The protein backbone. The structures and stabilities of α-helices and β-sheets are exactly dependent on every atom in the peptide backbone. The function of essentially every protein enzyme in biology is built on specific assemblies of α-helices and β-sheets. Complex metabolic networks are dependent on precise structures, functions and regulation of enzymes. Similarly the structural properties of proteins such keratin, actin, myosin, fibroin and collagen are comprehensively dependent on peptide backbone interactions. A systemic change in the chemical composition of the polypeptide backbone, like a change in the genetic code, would cause enormous changes in structure, function and stability of all proteins, and would entirely disrupt metabolic networks and biological structure. In addition, a change in the chemical composition of the polypeptide backbone would require a massive rewiring of protein biosynthesis.

And finally, since amino acids are used as fodder for the bio-synthesis of many other critical cellular components such as nucleosides, the change would necessarily cascade into essentially all biochemical systems. As in changing the genetic code, reshaping the polypeptide backbone would alter the structures and stabilities of all proteins, breaking countless dependencies, resulting in comprehensive non-incremental catastrophe. Therefore changing the polypeptide backbone cannot be accomplished by any known evolutionary process, and is considered impossible.

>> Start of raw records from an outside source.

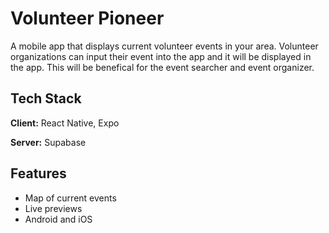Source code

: 
# Volunteer Pioneer

A mobile app that displays current volunteer events in your area. Volunteer organizations can input their event into the app and it will be displayed in the app. This will be benefical for the event searcher and event organizer.


## Tech Stack

**Client:** React Native, Expo

**Server:** Supabase


## Features

- Map of current events
- Live previews
- Android and iOS

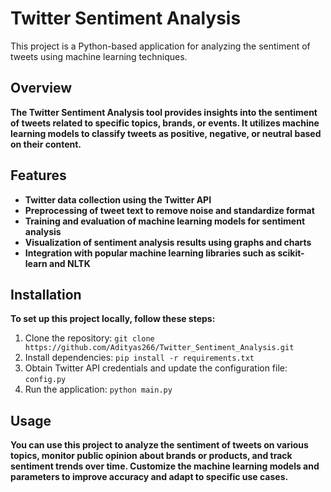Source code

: # Twitter Sentiment Analysis

This project is a Python-based application for analyzing the sentiment of tweets using machine learning techniques.

## Overview

**The Twitter Sentiment Analysis tool provides insights into the sentiment of tweets related to specific topics, brands, or events. It utilizes machine learning models to classify tweets as positive, negative, or neutral based on their content.**

## Features

- **Twitter data collection using the Twitter API**
- **Preprocessing of tweet text to remove noise and standardize format**
- **Training and evaluation of machine learning models for sentiment analysis**
- **Visualization of sentiment analysis results using graphs and charts**
- **Integration with popular machine learning libraries such as scikit-learn and NLTK**

## Installation

**To set up this project locally, follow these steps:**
1. Clone the repository: `git clone https://github.com/Adityas266/Twitter_Sentiment_Analysis.git`
2. Install dependencies: `pip install -r requirements.txt`
3. Obtain Twitter API credentials and update the configuration file: `config.py`
4. Run the application: `python main.py`

## Usage

**You can use this project to analyze the sentiment of tweets on various topics, monitor public opinion about brands or products, and track sentiment trends over time. Customize the machine learning models and parameters to improve accuracy and adapt to specific use cases.**
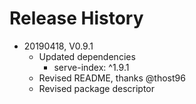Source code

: # Release History

* 20190418, V0.9.1
    * Updated dependencies
        * serve-index: ^1.9.1
    * Revised README, thanks @thost96
    * Revised package descriptor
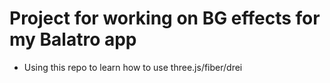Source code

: # Project for working on BG effects for my Balatro app

- Using this repo to learn how to use three.js/fiber/drei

The nucleic acid backbone. The same type of dependencies have developed around the nucleic acid backbones (Figure 1), which are generally considered to be even older and more intricately interwoven into the chemistry of life than protein. Ignoring DNA, tRNA, mRNA and the nucleotide metabolites, consider the ribosomal RNA. The rRNA-based core of the ribosome is thought to be older than the genetic code, older than coded protein (Fox & Ashinikumar, 2004; Fox, 2010). The extant ribosome is a large assembly of rRNA and protein, which synthesizes coded protein in all living organisms. We know that the core of the ribosome has been invariant since well before the last universal common ancestor (Koonin, 2003; Woese, 2001; Bokov & Steinberg, 2009; Fox, 2010; Hsiao et al., 2009). As illustrated in Figure 2, the rRNA sequence, the positions of the rRNA atoms in three dimensions, even the positions of magnesium ions and water molecules are conserved in the core of the bacterial and archaean ribosomes and so have been impervious to billions of years of evolutionary pressures (Hsiao & Williams, 2009). The forces maintaining the sequence, structure and molecular interactions of rRNA have yielded a structure of astounding resilience.

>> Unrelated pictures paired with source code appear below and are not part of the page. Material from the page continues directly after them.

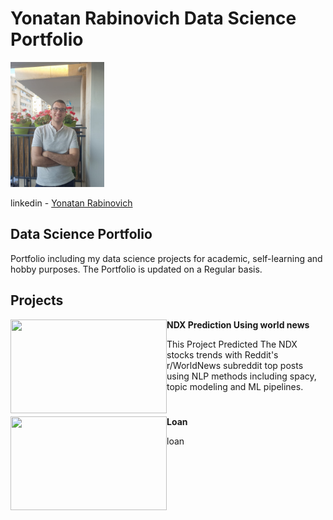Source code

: # Yonatan Rabinovich Data Science Portfolio

<img src="Yon.jpg" width="150" height="200"/>

linkedin  - [Yonatan Rabinovich](https://www.linkedin.com/in/%D7%99%D7%95%D7%A0%D7%AA%D7%9F-%D7%A8%D7%91%D7%99%D7%A0%D7%95%D7%91%D7%99%D7%A5-68a391213/)

## Data Science Portfolio
Portfolio including my data science projects for academic, self-learning and hobby purposes.
The Portfolio is updated on a Regular basis.


## Projects

<img align="left" width="250" height="150" src="https://stockprice.com/wp-content/uploads/2019/09/penny-stocks-news.jpg">**NDX Prediction Using world news**

This Project Predicted The NDX stocks trends with Reddit's r/WorldNews subreddit top posts using NLP methods including spacy, topic modeling and ML pipelines.


# 

#

<img align="left" width="250" height="150" src="https://stockprice.com/wp-content/uploads/2019/09/penny-stocks-news.jpg">**Loan**

loan
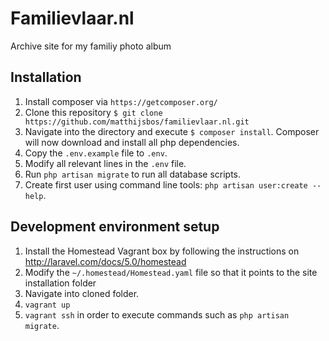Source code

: # Familievlaar.nl
Archive site for my familiy photo album


## Installation
1. Install composer via `https://getcomposer.org/`
2. Clone this repository `$ git clone https://github.com/matthijsbos/familievlaar.nl.git`
3. Navigate into the directory and execute `$ composer install`. Composer will
   now download and install all php dependencies.
4. Copy the `.env.example` file to `.env`.
5. Modify all relevant lines in the `.env` file.
6. Run `php artisan migrate` to run all database scripts.
7. Create first user using command line tools: `php artisan user:create --help`.


## Development environment setup
1. Install the Homestead Vagrant box by following the instructions on http://laravel.com/docs/5.0/homestead
2. Modify the `~/.homestead/Homestead.yaml` file so that it points to the 
   site installation folder
3. Navigate into cloned folder.
4. `vagrant up` 
5. `vagrant ssh` in order to execute commands such as `php artisan migrate`.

Could ribosomal structure and function tolerate a systemic chemical change in the backbone such as the conversion of one atom type to another: phosphorus to arsenic, carbon to silicon, oxygen to sulfur or hydrogen to fluorine? A conversion of one atom type to another would change positions and the electronic structure of every atom of the rRNA, altering every intra- and inter-molecular interaction. The net folding stability, chemical stability and structure of the ribosome would be dramatically altered. Reshaping the rRNA backbone would break innumerable dependencies within the translation system. Therefore, systemic conversion of the RNA backbone cannot be accomplished by any known evolutionary process, and is considered impossible.

Summary. In biology, some things, like the genetic code and the backbones of biopolymers, are universal and have not changed for billions of years (Koonin, 2003; Woese, 2001; Bokov & Steinberg, 2009; Fox, 2010; Hsiao et al., 2009). The basis for this invariance over time and speciation is obvious; a vast catalog of dependencies would break upon a reshaping of a biopolymer backbone, leading to catastrophe. The recent paper by Wolfe-Simon suggests this paradigm is violated by a bacterium grown in an unusual chemical environment. The scientific community has greeted the proposed discovery of a reshaped nucleic acid backbone with a reasonable demand for very strong supporting evidence (Danchin, 2010; Pratt 2010; Zimmer, 2010). To gain acceptance, the evidence supporting this paradigm shift must be significantly stronger than that presented so far.